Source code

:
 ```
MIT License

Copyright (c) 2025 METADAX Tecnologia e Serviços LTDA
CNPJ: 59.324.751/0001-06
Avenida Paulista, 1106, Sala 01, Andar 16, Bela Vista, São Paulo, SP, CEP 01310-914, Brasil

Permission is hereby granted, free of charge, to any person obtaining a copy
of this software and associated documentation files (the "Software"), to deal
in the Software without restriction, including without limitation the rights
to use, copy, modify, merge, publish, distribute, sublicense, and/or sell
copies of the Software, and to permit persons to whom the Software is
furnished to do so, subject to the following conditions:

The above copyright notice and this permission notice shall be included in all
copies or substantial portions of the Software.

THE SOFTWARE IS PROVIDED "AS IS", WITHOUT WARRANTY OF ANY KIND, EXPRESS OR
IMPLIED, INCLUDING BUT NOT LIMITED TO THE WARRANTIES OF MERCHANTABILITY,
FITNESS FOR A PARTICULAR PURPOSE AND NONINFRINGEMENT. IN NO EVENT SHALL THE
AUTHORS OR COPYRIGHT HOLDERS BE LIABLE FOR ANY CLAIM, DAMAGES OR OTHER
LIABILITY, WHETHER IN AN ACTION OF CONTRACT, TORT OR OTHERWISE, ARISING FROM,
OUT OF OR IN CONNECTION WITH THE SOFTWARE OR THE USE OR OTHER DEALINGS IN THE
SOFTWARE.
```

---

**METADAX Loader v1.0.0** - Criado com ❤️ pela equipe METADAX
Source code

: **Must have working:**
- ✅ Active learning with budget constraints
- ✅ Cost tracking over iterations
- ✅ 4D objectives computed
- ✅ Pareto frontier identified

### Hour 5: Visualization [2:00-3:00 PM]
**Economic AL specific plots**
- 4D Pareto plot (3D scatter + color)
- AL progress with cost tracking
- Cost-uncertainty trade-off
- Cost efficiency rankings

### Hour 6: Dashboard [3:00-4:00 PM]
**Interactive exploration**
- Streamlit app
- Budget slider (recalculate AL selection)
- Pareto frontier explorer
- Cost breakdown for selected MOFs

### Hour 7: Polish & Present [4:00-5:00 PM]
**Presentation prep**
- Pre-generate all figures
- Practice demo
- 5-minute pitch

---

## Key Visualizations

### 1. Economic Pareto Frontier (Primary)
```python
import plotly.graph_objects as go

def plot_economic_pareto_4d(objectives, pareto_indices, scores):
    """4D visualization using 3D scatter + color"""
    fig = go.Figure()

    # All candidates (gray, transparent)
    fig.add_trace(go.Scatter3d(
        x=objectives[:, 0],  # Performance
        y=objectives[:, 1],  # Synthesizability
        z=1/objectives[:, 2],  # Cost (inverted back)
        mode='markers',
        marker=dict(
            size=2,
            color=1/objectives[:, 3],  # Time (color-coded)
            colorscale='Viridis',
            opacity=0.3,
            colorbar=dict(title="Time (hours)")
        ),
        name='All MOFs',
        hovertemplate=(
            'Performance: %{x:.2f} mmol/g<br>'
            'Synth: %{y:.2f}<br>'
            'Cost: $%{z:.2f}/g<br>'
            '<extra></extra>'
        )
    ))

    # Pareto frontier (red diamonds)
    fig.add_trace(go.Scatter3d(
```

********

■ Instructions for the task: Take the lines from the first line of the listing up to and including the line with "### Hour 6: Dashboard [3:00-4:00 PM]" and give them again exactly.

■ Answer to this task:
Source code

:
 ```
MIT License

Copyright (c) 2025 METADAX Tecnologia e Serviços LTDA
CNPJ: 59.324.751/0001-06
Avenida Paulista, 1106, Sala 01, Andar 16, Bela Vista, São Paulo, SP, CEP 01310-914, Brasil

Permission is hereby granted, free of charge, to any person obtaining a copy
of this software and associated documentation files (the "Software"), to deal
in the Software without restriction, including without limitation the rights
to use, copy, modify, merge, publish, distribute, sublicense, and/or sell
copies of the Software, and to permit persons to whom the Software is
furnished to do so, subject to the following conditions:

The above copyright notice and this permission notice shall be included in all
copies or substantial portions of the Software.

THE SOFTWARE IS PROVIDED "AS IS", WITHOUT WARRANTY OF ANY KIND, EXPRESS OR
IMPLIED, INCLUDING BUT NOT LIMITED TO THE WARRANTIES OF MERCHANTABILITY,
FITNESS FOR A PARTICULAR PURPOSE AND NONINFRINGEMENT. IN NO EVENT SHALL THE
AUTHORS OR COPYRIGHT HOLDERS BE LIABLE FOR ANY CLAIM, DAMAGES OR OTHER
LIABILITY, WHETHER IN AN ACTION OF CONTRACT, TORT OR OTHERWISE, ARISING FROM,
OUT OF OR IN CONNECTION WITH THE SOFTWARE OR THE USE OR OTHER DEALINGS IN THE
SOFTWARE.
```

---

**METADAX Loader v1.0.0** - Criado com ❤️ pela equipe METADAX
Source code

: **Must have working:**
- ✅ Active learning with budget constraints
- ✅ Cost tracking over iterations
- ✅ 4D objectives computed
- ✅ Pareto frontier identified

### Hour 5: Visualization [2:00-3:00 PM]
**Economic AL specific plots**
- 4D Pareto plot (3D scatter + color)
- AL progress with cost tracking
- Cost-uncertainty trade-off
- Cost efficiency rankings

### Hour 6: Dashboard [3:00-4:00 PM]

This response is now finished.